The records below hold a stretch from the line with "left hip: (81, 704)" through the line with "root of tail: (833, 475)"; return exactly those lines, ends included, and nothing more.
####
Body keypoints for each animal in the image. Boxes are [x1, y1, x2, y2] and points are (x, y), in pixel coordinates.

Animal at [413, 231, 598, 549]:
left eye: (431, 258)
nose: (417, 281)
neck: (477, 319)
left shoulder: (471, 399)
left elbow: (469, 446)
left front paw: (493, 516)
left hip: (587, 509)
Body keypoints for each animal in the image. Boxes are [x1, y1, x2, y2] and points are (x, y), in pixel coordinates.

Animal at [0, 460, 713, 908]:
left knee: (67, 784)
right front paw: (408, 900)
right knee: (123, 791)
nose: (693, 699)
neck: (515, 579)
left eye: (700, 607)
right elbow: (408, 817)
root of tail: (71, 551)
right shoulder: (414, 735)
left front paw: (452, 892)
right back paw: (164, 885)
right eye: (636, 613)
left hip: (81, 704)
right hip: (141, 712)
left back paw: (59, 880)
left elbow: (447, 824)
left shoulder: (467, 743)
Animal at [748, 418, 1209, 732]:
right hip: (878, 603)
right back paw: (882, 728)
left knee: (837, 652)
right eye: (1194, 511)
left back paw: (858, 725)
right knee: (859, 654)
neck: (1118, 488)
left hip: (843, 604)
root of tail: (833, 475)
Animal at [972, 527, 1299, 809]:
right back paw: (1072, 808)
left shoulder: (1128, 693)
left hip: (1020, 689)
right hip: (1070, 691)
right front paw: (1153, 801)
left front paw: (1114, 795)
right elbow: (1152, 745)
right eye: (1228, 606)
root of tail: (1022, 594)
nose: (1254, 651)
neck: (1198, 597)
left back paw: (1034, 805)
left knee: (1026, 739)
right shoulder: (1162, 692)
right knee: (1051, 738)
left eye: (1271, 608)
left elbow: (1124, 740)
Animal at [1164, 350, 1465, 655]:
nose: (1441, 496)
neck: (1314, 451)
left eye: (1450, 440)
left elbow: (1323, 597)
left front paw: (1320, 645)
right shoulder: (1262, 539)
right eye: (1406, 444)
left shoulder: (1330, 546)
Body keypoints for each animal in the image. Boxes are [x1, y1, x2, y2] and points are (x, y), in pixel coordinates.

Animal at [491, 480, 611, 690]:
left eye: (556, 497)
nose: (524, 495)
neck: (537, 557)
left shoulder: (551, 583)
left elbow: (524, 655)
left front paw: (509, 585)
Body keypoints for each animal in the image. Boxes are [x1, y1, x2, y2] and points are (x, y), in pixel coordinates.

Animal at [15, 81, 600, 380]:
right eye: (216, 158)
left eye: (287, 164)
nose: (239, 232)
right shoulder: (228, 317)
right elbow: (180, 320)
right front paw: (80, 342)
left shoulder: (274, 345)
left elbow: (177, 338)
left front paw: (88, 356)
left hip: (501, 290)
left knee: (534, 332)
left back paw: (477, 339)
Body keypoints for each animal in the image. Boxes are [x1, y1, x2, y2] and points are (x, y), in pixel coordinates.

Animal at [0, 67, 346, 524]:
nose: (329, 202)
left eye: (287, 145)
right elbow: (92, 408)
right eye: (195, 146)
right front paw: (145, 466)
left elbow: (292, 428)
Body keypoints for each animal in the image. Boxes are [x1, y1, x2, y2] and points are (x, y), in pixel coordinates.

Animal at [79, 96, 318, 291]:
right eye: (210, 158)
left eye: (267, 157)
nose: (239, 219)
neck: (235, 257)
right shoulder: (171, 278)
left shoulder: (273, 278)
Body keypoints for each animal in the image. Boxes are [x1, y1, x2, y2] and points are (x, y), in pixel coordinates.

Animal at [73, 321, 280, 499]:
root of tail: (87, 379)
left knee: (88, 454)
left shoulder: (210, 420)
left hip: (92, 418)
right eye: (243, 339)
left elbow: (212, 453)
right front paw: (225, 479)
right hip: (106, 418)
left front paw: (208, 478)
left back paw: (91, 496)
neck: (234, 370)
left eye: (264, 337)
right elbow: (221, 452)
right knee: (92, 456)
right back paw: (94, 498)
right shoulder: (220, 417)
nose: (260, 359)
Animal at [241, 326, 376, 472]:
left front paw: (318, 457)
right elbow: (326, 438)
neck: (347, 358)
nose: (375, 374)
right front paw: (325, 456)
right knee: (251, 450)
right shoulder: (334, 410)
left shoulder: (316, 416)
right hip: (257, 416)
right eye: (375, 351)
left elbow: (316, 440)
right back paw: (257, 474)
####
Completed exercise.
left hip: (81, 704)
right hip: (141, 712)
left back paw: (59, 880)
left elbow: (447, 824)
left shoulder: (467, 743)
Animal at [748, 418, 1209, 732]:
right hip: (878, 603)
right back paw: (882, 728)
left knee: (837, 652)
right eye: (1194, 511)
left back paw: (858, 725)
right knee: (859, 654)
neck: (1118, 488)
left hip: (843, 604)
root of tail: (833, 475)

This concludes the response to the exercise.